**HOW TO COMPLETE THIS TASK:**
A faithful copy of the data is the goal; set it down exactly, without the images.

**COLLECTED MATERIAL:**
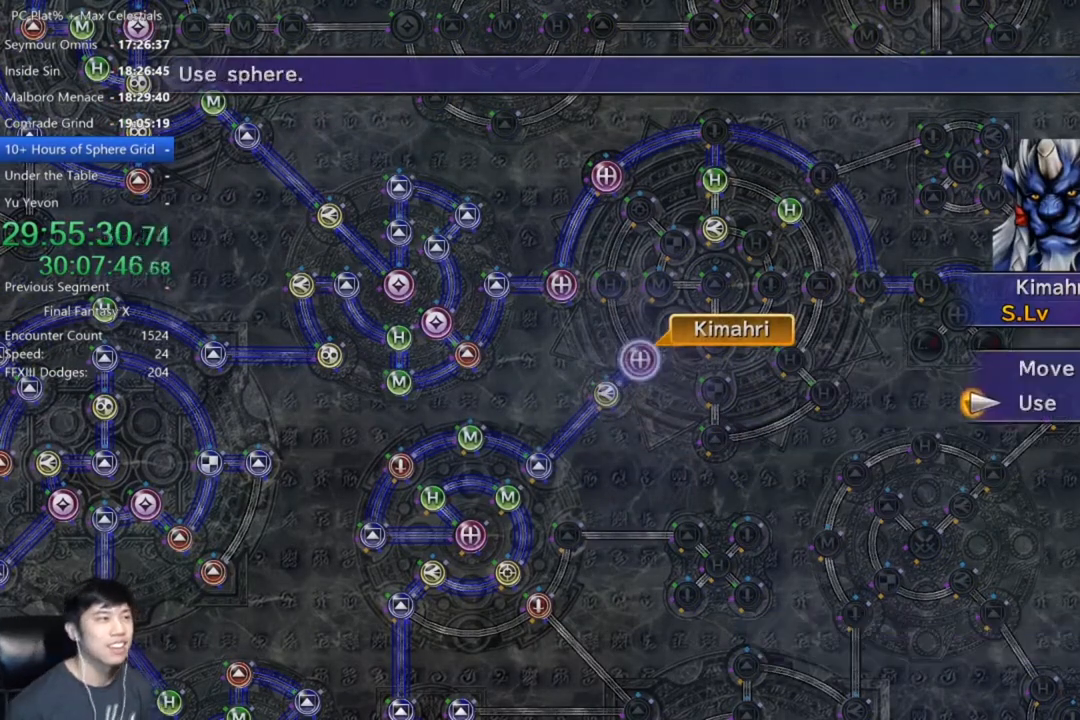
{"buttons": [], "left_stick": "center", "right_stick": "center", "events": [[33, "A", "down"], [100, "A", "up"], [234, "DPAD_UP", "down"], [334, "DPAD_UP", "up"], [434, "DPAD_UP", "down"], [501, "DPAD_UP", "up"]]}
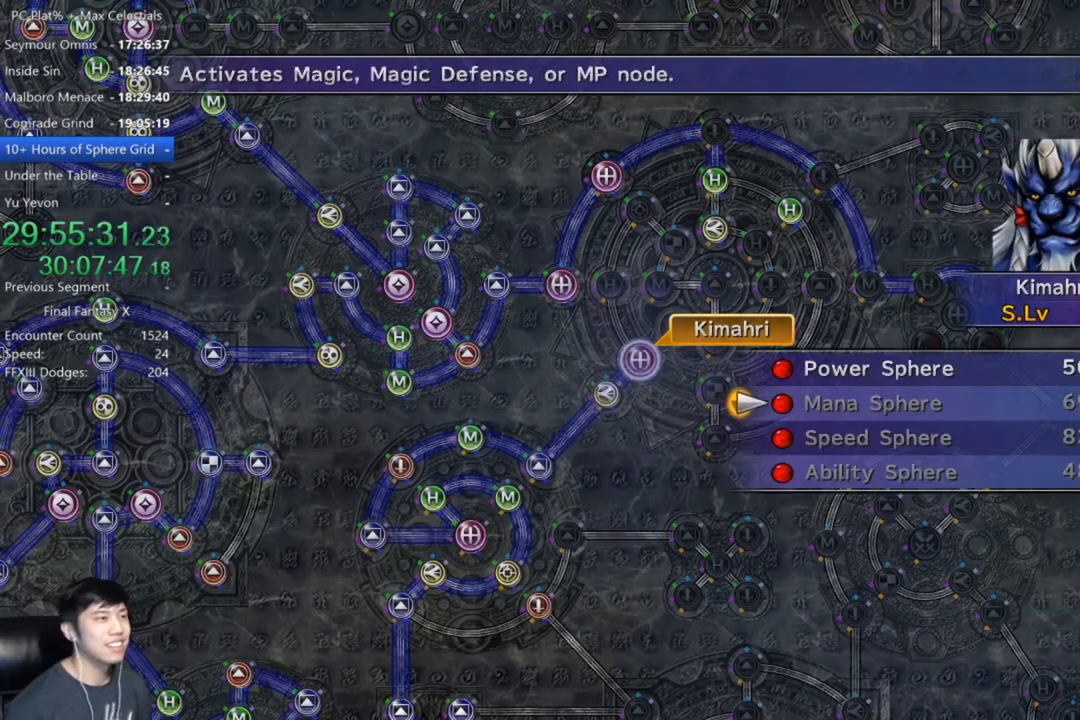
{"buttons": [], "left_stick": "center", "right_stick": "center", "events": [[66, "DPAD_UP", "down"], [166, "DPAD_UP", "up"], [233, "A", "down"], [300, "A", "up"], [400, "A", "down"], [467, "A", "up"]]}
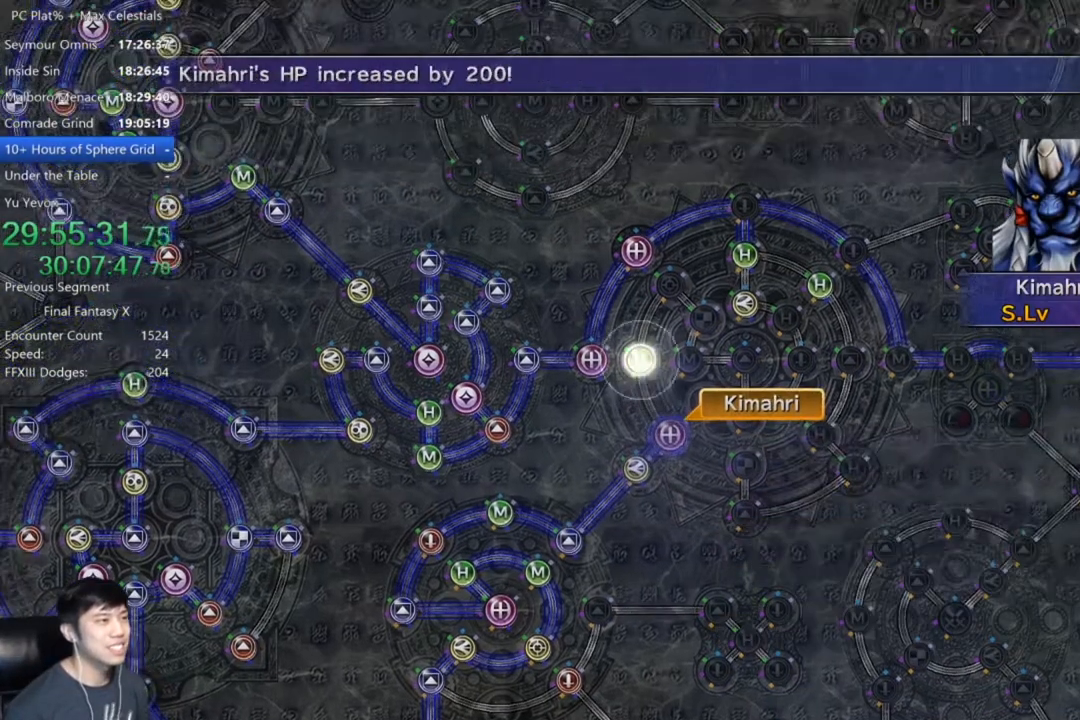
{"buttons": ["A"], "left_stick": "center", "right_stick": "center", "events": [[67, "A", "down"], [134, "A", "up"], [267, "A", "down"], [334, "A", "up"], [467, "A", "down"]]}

**RESPONSE:**
{"buttons": [], "left_stick": "center", "right_stick": "center", "events": [[33, "A", "down"], [100, "A", "up"], [234, "DPAD_UP", "down"], [334, "DPAD_UP", "up"], [434, "DPAD_UP", "down"], [501, "DPAD_UP", "up"]]}
{"buttons": [], "left_stick": "center", "right_stick": "center", "events": [[66, "DPAD_UP", "down"], [166, "DPAD_UP", "up"], [233, "A", "down"], [300, "A", "up"], [400, "A", "down"], [467, "A", "up"]]}
{"buttons": ["A"], "left_stick": "center", "right_stick": "center", "events": [[67, "A", "down"], [134, "A", "up"], [267, "A", "down"], [334, "A", "up"], [467, "A", "down"]]}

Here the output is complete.